====== Provided text ======
Re: [PATCH] Inefficient code generation for 128-bit-≥256-bittypecast intrinsics (BZ #15712)

Craig Topper Sun, 04 Aug 2013 23:23:20 -0700

avxintrin.h is now fixed in r187716.


On Sat, Aug 3, 2013 at 10:45 AM, Craig Topper <[email protected]>wrote:

> Commited in r187694. And I'll fix the avxintrin header in just a moment.
>
>
> On Sat, Aug 3, 2013 at 1:08 AM, Craig Topper <[email protected]>wrote:
>
>> Option (2) directly matches the capabilities of the shufflevector
>> instruction in the LLVM IR. I have attached a patch that will allow -1 to
>> become undef in the IR.
>>
>> So
>>
>> __builtin_shufflevector( x, y, 0, 4, -1, 5 );
>>
>> becomes
>>
>> shufflevector <4 x float> %x, <4 x float> %y, <4 x i32> <i32 0, i32 4,
>> i32 undef, i32 5>
>>
>>
>> On Fri, Aug 2, 2013 at 6:15 PM, Katya Romanova <
>> [email protected]> wrote:
>>
>>>
>>>
>>> Craig Topper <craig.topper@...> writes:
>>>
>>> >
>>> >
>>> > Ok so -1 isn't valid for indices, and i have even more questions about
>>> __builtin_shufflevector the more i look at it. See my message in cfe-dev.
====== Dataset records ======
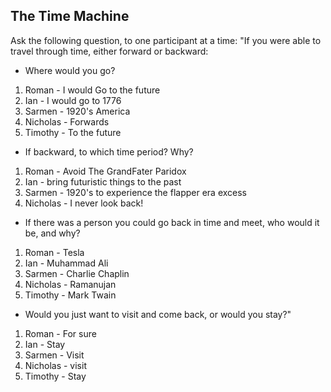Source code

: 
## **The Time Machine**

Ask the following question, to one participant at a time: "If you were able to travel through time, either forward or backward:

- Where would you go?
1. Roman - I would Go to the future
2. Ian - I would go to 1776
3. Sarmen - 1920's America
4. Nicholas - Forwards
5. Timothy -  To the future
- If backward, to which time period? Why?
1. Roman - Avoid The GrandFater Paridox
2. Ian - bring futuristic things to the past
3. Sarmen - 1920's to experience the flapper era excess
4. Nicholas - I never look back!
- If there was a person you could go back in time and meet, who would it be, and why?
1. Roman - Tesla
2. Ian - Muhammad Ali
3. Sarmen - Charlie Chaplin
4. Nicholas - Ramanujan
5. Timothy - Mark Twain
- Would you just want to visit and come back, or would you stay?"
1. Roman - For sure
2. Ian - Stay
3. Sarmen - Visit
4. Nicholas - visit
5. Timothy - Stay
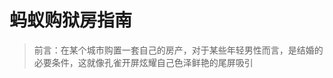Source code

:# 蚂蚁购狱房指南

> 前言：在某个城市购置一套自己的房产，对于某些年轻男性而言，是结婚的必要条件，这就像孔雀开屏炫耀自己色泽鲜艳的尾屏吸引

<!--stackedit_data:
eyJoaXN0b3J5IjpbLTEyOTk2OTcyMTEsNTkyMTE0OTI2LC0xMz
U2MjYxMzA1LDI2MTQ3MzIzOSwxMTYwMjg5OTkzLDg1Njg5NDI2
OSwyMTM1MDI1MDYzLDE4NTU1NTIwNjBdfQ==
-->
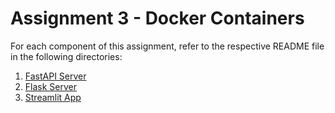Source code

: # Assignment 3 - Docker Containers

For each component of this assignment, refer to the respective README file in the following directories:

1. [FastAPI Server](fastapi-server/README.md)
2. [Flask Server](flask-server/README.md)
3. [Streamlit App](streamlit-app/README.md)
======
• [Instructions for the task]
Using the patch discussion above, answer these:
(a) In which revision was avxintrin.h fixed?
(b) What revision number is given for the commit mentioned in the Sat, Aug 3, 10:45 AM message?
(c) According to the 1:08 AM message, what will the attached patch allow -1 to become in the IR?

• [Answer for the task]
(a) r187716
(b) r187694
(c) undef